-------- Exercise materials

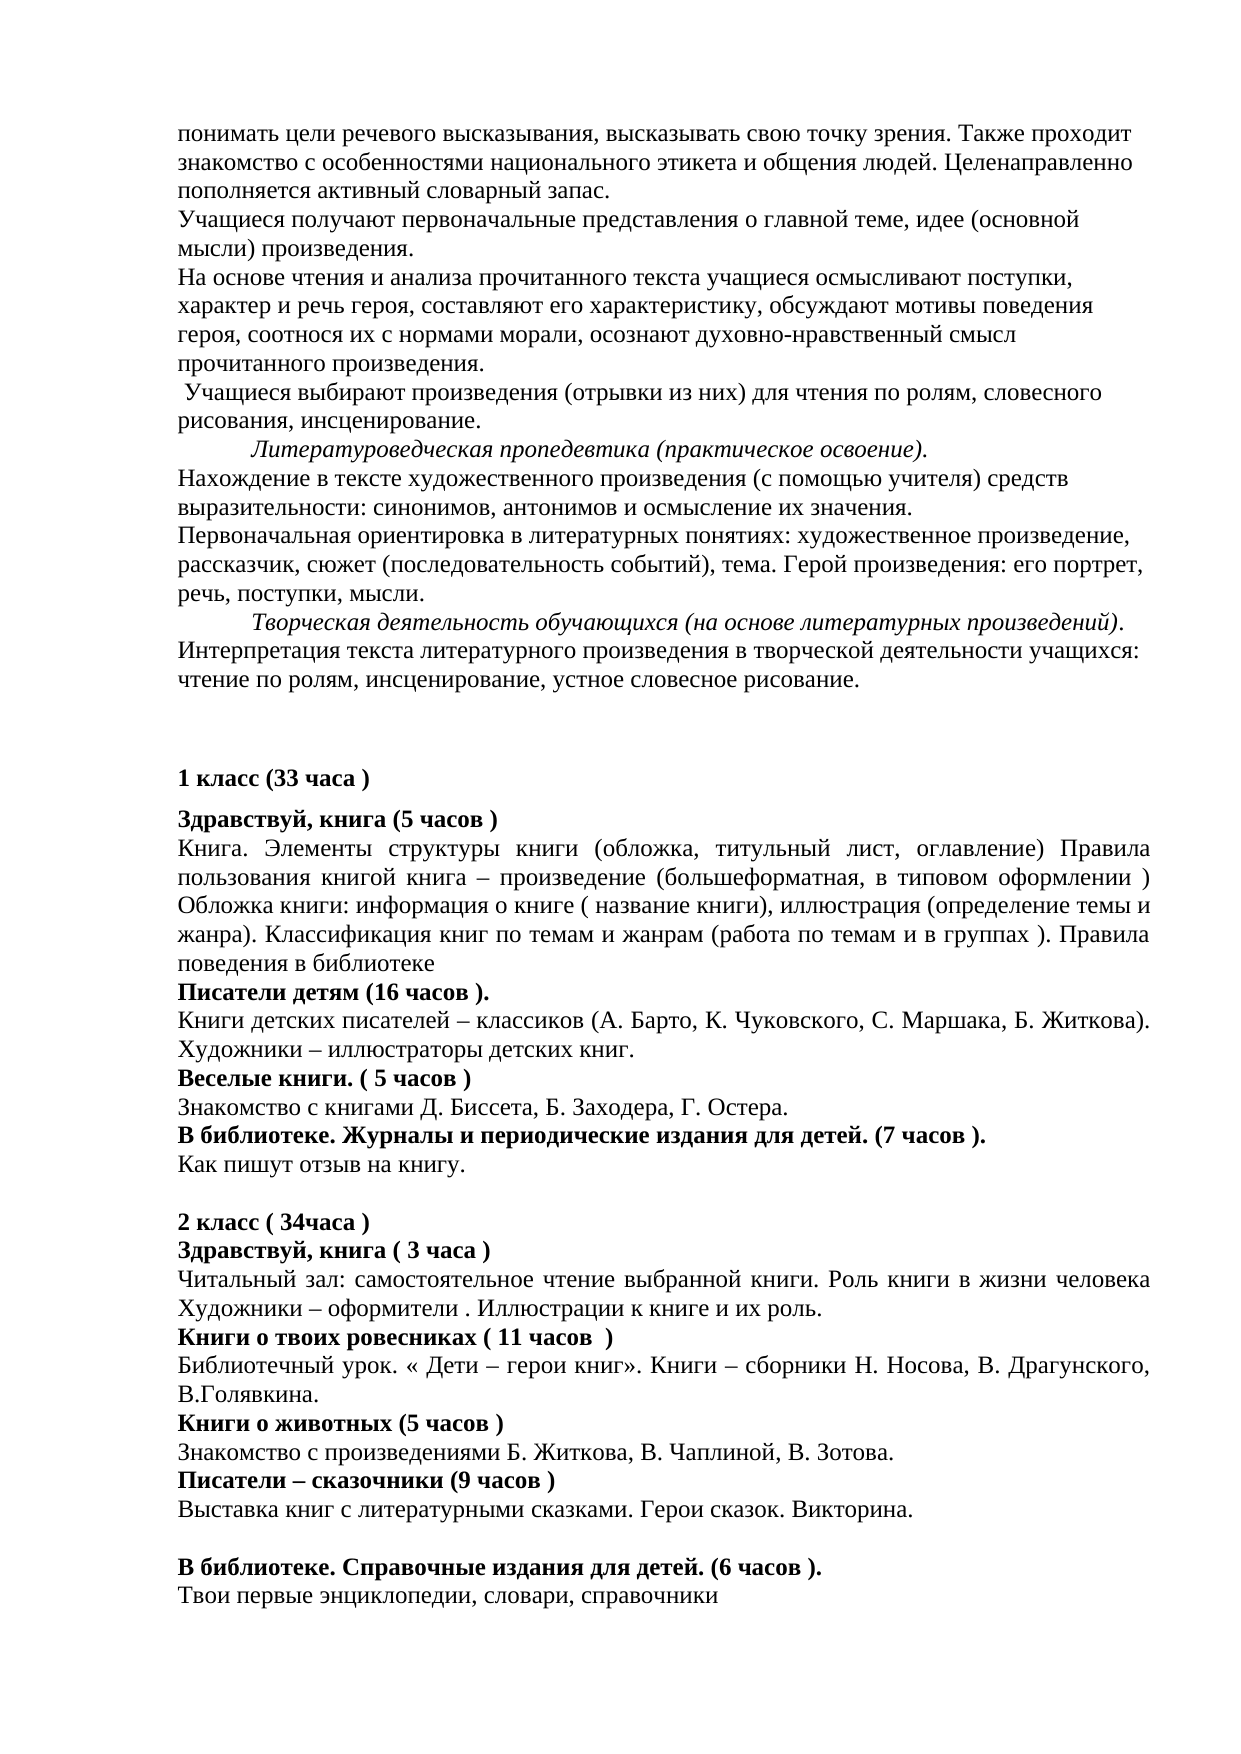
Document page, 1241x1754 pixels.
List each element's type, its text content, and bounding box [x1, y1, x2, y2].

text Выставка книг с литературными сказками. Герои сказок. Викторина. [177, 1494, 1152, 1523]
text Веселые книги. ( 5 часов ) [177, 1063, 1152, 1092]
text 2 класс ( 34часа ) [177, 1207, 1152, 1236]
text Твои первые энциклопедии, словари, справочники [177, 1581, 1152, 1609]
text В библиотеке. Журналы и периодические издания для детей. (7 часов ). [177, 1121, 1152, 1149]
text Книги о твоих ровесниках ( 11 часов ) [177, 1322, 1152, 1351]
text Библиотечный урок. « Дети – герои книг». Книги – сборники Н. Носова, В. Драгунского, В.Голявкина. [177, 1351, 1152, 1408]
text В библиотеке. Справочные издания для детей. (6 часов ). [177, 1552, 1152, 1581]
text Здравствуй, книга ( 3 часа ) [177, 1236, 1152, 1264]
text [177, 118, 1152, 693]
text Писатели – сказочники (9 часов ) [177, 1466, 1152, 1494]
text Знакомство с произведениями Б. Житкова, В. Чаплиной, В. Зотова. [177, 1437, 1152, 1466]
text Здравствуй, книга (5 часов ) [177, 804, 1152, 833]
text Книги о животных (5 часов ) [177, 1408, 1152, 1437]
text Книга. Элементы структуры книги (обложка, титульный лист, оглавление) Правила пользования книгой книга – произведение (большеформатная, в типовом оформлении ) Обложка книги: информация о книге ( название книги), иллюстрация (определение темы и жанра). Классификация книг по темам и жанрам (работа по темам и в группах ). Правила поведения в библиотеке [177, 833, 1152, 977]
text Книги детских писателей – классиков (А. Барто, К. Чуковского, С. Маршака, Б. Житкова). Художники – иллюстраторы детских книг. [177, 1006, 1152, 1063]
text Писатели детям (16 часов ). [177, 977, 1152, 1006]
text 1 класс (33 часа ) [177, 763, 1152, 792]
text Читальный зал: самостоятельное чтение выбранной книги. Роль книги в жизни человека Художники – оформители . Иллюстрации к книге и их роль. [177, 1264, 1152, 1322]
text Как пишут отзыв на книгу. [177, 1149, 1152, 1178]
text Знакомство с книгами Д. Биссета, Б. Заходера, Г. Остера. [177, 1092, 1152, 1121]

----------------

* To-do item: Copy out the entries exactly as they stand, omitting the images.

* Answer for this exercise:
Document page, 1241x1754 pixels.
List each element's type, its text content, and bounding box [x1, y1, x2, y2].

text Выставка книг с литературными сказками. Герои сказок. Викторина. [177, 1494, 1152, 1523]
text Веселые книги. ( 5 часов ) [177, 1063, 1152, 1092]
text 2 класс ( 34часа ) [177, 1207, 1152, 1236]
text Твои первые энциклопедии, словари, справочники [177, 1581, 1152, 1609]
text В библиотеке. Журналы и периодические издания для детей. (7 часов ). [177, 1121, 1152, 1149]
text Книги о твоих ровесниках ( 11 часов ) [177, 1322, 1152, 1351]
text Библиотечный урок. « Дети – герои книг». Книги – сборники Н. Носова, В. Драгунского, В.Голявкина. [177, 1351, 1152, 1408]
text В библиотеке. Справочные издания для детей. (6 часов ). [177, 1552, 1152, 1581]
text Здравствуй, книга ( 3 часа ) [177, 1236, 1152, 1264]
text [177, 118, 1152, 693]
text Писатели – сказочники (9 часов ) [177, 1466, 1152, 1494]
text Знакомство с произведениями Б. Житкова, В. Чаплиной, В. Зотова. [177, 1437, 1152, 1466]
text Здравствуй, книга (5 часов ) [177, 804, 1152, 833]
text Книги о животных (5 часов ) [177, 1408, 1152, 1437]
text Книга. Элементы структуры книги (обложка, титульный лист, оглавление) Правила пользования книгой книга – произведение (большеформатная, в типовом оформлении ) Обложка книги: информация о книге ( название книги), иллюстрация (определение темы и жанра). Классификация книг по темам и жанрам (работа по темам и в группах ). Правила поведения в библиотеке [177, 833, 1152, 977]
text Книги детских писателей – классиков (А. Барто, К. Чуковского, С. Маршака, Б. Житкова). Художники – иллюстраторы детских книг. [177, 1006, 1152, 1063]
text Писатели детям (16 часов ). [177, 977, 1152, 1006]
text 1 класс (33 часа ) [177, 763, 1152, 792]
text Читальный зал: самостоятельное чтение выбранной книги. Роль книги в жизни человека Художники – оформители . Иллюстрации к книге и их роль. [177, 1264, 1152, 1322]
text Как пишут отзыв на книгу. [177, 1149, 1152, 1178]
text Знакомство с книгами Д. Биссета, Б. Заходера, Г. Остера. [177, 1092, 1152, 1121]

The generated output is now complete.